Кажется, центральный сюжет варламовских текстов, в которых появляется сразу по многу теней великого инквизитора, — это и есть попытка найти какой-либо общий путь спасения, всегда персонифицированный вождем (ложным, самозванцем или призванным даже против своего желания, как в “Затонувшем ковчеге”, предлагающем веер вариантов). Причем каждый (даже лучший) из вождей понимает, что с наличной человеческой породой и природой ничего хорошего сделать не удастся: ее надо или сковать, или исказить, или вообще отбросить негодное поколение и совсем иначе воспитать следующее. Туманный и ватный Чагодай “Купола” концентрирует в себе авторское негодование, отвращение и усталость от не поддающейся управлению и направлению человеческой природы. Автор, как и великие инквизиторы его текстов, тоже озабочен всеобщим и коллективным спасением. И, как всякий великий инквизитор, склонен (пускай даже бессознательно) утверждать свое величие за счет малости других.
Всякий подросток чувствует, что он призван к великому свершению, что он сможет быть вождем и просветителем этих картонных толп, ничего не могущих, не хотящих и не понимающих. И лишь позднее и постепенно великое чувство любви доносит до него простую весть о том, что каждый другой — равный и равновеликий, равноценный и равнозначимый, равноответственный ему в этом удивительном мире, где Сам Господь бережно охраняет человеческую свободу от Себя Самого. Где Он не посягает, не принуждает и не исправляет насильно, но лишь терпеливо жертвует, призывает и ждет. И, поняв это, человек взрослеет, и, если он писатель (а здесь речь, несомненно, идет о писателе), реальность поселяется наконец в его текстах, откуда смиренно потеснился он сам. Ведь подростковые тексты так пусты именно потому, что подростки в состоянии их заполнить исключительно самими собой.
Татьяна КАСАТКИНА.
[1] А Чагодай — это, конечно, те же Падчевары “Дома в деревне”. Место, куда герой (автор) приезжает (возвращается) в поисках земли обетованной, в поисках корней и истоков, родников (и т. д.), ну и, понятно, ничего не обнаруживает, корни и истоки высохли, родники замутились, или, чтобы не удаляться от авторской образности, вместо синих рек воды живой течет в обетованном Чагодае серая Лета, река смерти и забвения, чьи воды сродни водам Мертвого моря, потому по ним и ходят, яко посуху. Только корни и истоки высыхают — от взгляда автора “Дома в деревне”, так же как река Чагодая сереет от взгляда дальтоника-героя.
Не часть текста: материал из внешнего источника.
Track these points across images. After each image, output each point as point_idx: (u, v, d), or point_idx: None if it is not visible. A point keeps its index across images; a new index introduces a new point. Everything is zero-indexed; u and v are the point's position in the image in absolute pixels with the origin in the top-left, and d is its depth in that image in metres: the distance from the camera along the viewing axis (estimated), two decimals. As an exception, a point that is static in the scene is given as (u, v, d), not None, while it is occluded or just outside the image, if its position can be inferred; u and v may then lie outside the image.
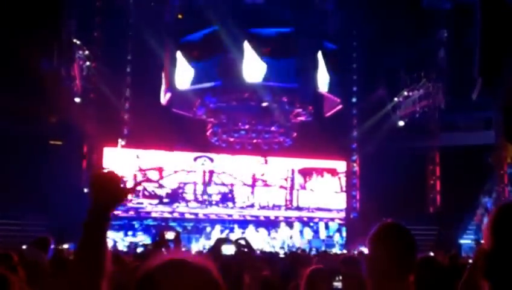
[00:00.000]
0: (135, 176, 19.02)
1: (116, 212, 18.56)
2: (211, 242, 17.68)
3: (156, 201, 18.94)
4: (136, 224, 18.56)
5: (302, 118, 19.28)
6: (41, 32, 15.22)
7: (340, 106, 20.18)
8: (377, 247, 1.94)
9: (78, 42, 17.70)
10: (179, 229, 18.17)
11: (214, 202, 19.40)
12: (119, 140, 19.84)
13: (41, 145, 17.97)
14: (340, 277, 2.48)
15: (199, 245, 17.71)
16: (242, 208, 19.66)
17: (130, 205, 18.65)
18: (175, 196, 19.10)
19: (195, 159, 19.45)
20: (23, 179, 16.56)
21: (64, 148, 18.93)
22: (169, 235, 10.09)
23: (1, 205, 15.44)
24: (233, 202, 19.65)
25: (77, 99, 18.29)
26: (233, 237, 12.30)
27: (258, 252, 11.58)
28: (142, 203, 18.81)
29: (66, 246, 11.55)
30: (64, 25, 16.95)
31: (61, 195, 16.70)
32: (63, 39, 16.85)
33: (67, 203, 16.47)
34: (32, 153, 17.26)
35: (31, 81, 16.07)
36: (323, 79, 18.61)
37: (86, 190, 18.85)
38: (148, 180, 18.81)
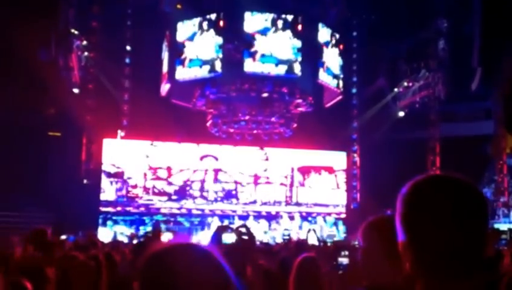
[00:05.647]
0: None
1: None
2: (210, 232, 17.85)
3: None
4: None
5: (302, 109, 19.19)
6: (39, 22, 15.05)
7: (340, 97, 20.10)
8: (369, 239, 1.92)
9: (76, 32, 17.53)
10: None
11: (219, 199, 19.96)
12: (119, 131, 19.78)
13: (39, 136, 17.89)
14: (346, 252, 2.42)
15: (200, 236, 17.90)
16: (245, 204, 20.17)
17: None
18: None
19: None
20: (21, 171, 16.50)
21: (63, 140, 18.87)
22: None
23: (0, 197, 15.39)
24: (237, 199, 20.14)
25: (75, 90, 18.15)
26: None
27: (258, 243, 11.57)
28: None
29: (64, 237, 11.49)
30: (61, 14, 16.76)
31: (60, 186, 16.68)
32: (61, 29, 16.67)
33: (66, 195, 16.47)
34: (31, 145, 17.19)
35: (28, 71, 15.93)
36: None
37: (85, 181, 18.84)
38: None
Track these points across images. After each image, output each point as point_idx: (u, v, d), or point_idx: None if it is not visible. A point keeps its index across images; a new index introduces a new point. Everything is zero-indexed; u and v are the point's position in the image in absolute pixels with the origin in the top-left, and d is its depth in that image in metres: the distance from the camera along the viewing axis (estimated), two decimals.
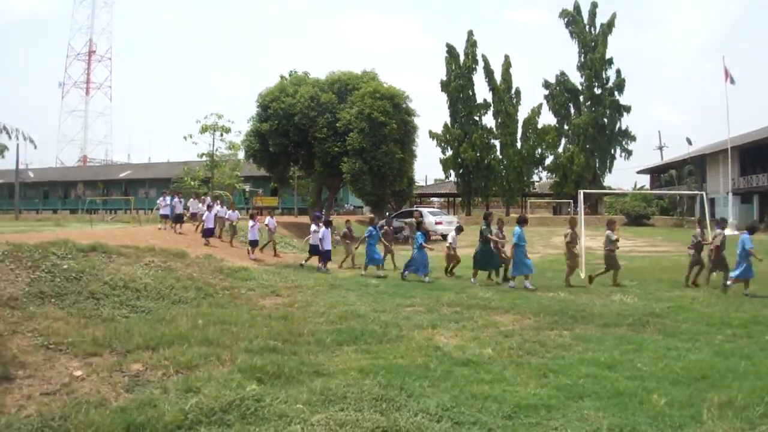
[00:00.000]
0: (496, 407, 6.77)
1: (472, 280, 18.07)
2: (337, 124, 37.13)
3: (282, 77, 43.49)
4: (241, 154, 46.20)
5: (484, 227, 18.55)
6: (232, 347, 9.39)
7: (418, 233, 19.29)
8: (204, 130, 43.37)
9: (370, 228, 21.42)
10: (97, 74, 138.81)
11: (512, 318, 12.66)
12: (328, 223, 22.50)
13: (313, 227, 21.96)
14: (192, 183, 47.58)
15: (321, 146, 37.46)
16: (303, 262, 21.92)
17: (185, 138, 44.01)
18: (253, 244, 23.53)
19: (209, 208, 25.17)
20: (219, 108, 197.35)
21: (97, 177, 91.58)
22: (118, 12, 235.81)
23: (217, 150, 45.29)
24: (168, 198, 27.28)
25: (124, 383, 7.76)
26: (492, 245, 18.28)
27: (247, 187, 64.78)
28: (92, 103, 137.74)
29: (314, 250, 21.73)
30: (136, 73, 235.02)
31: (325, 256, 21.38)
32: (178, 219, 26.13)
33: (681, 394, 7.32)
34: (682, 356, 9.32)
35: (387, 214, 42.45)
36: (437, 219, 38.83)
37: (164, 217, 26.68)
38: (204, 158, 46.06)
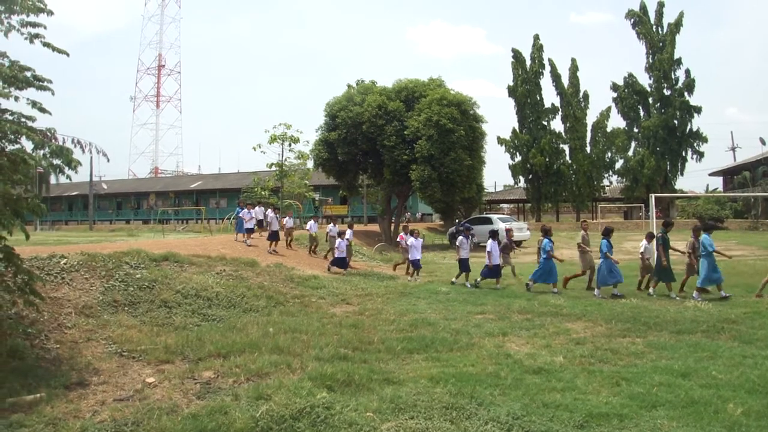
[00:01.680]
0: (568, 416, 6.69)
1: (650, 291, 17.12)
2: (405, 132, 37.15)
3: (349, 86, 43.82)
4: (310, 164, 46.54)
5: (660, 235, 17.74)
6: (302, 355, 9.45)
7: (546, 240, 18.39)
8: (273, 140, 43.75)
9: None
10: (166, 88, 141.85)
11: (584, 325, 12.55)
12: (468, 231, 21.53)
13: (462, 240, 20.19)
14: (262, 193, 48.01)
15: (389, 154, 37.51)
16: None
17: (254, 148, 44.48)
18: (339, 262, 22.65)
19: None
20: (287, 118, 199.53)
21: (169, 188, 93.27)
22: (186, 26, 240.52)
23: (286, 159, 45.67)
24: (253, 211, 26.34)
25: (196, 390, 7.87)
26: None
27: (317, 196, 65.16)
28: (163, 115, 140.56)
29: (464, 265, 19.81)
30: (206, 85, 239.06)
31: (415, 265, 21.25)
32: (250, 231, 25.89)
33: (758, 404, 7.14)
34: (758, 364, 9.09)
35: (456, 221, 42.50)
36: (507, 225, 38.54)
37: (249, 231, 25.54)
38: (273, 168, 46.46)
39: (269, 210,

[2] Буквально процитированный текст “Купола”, по видимости, находится в противоречии с моими дальнейшими рассуждениями. Вот он: “Те люди, что приходили ко мне в больницу, те люди, которые полагают, что должны отвечать за благоденствие похожего на детский сад мира, где бы они ни находились и кем бы ни были, тоже несут смерть внутри себя. Все, кто причастен к убийству, будут убиты сами, пока самый главный в тоске не убьет себя и на Земле не останется никого, кроме безвинного и счастливого человечества, почитающего себя достойным тысячелетнего царства Христова. Только одного они не знают в своем могуществе и власти: Христа у них не будет, потому что Он выберет других”. Но в том-то и дело, что в произведениях Варламова никаких других просто нет! Все — под властью разных инквизиторов, кто-то, возможно, несчастлив и даже виноват, но все в равной степени безответственны. У картонных кукол нет места, на которое можно было бы “возложить ответственность”.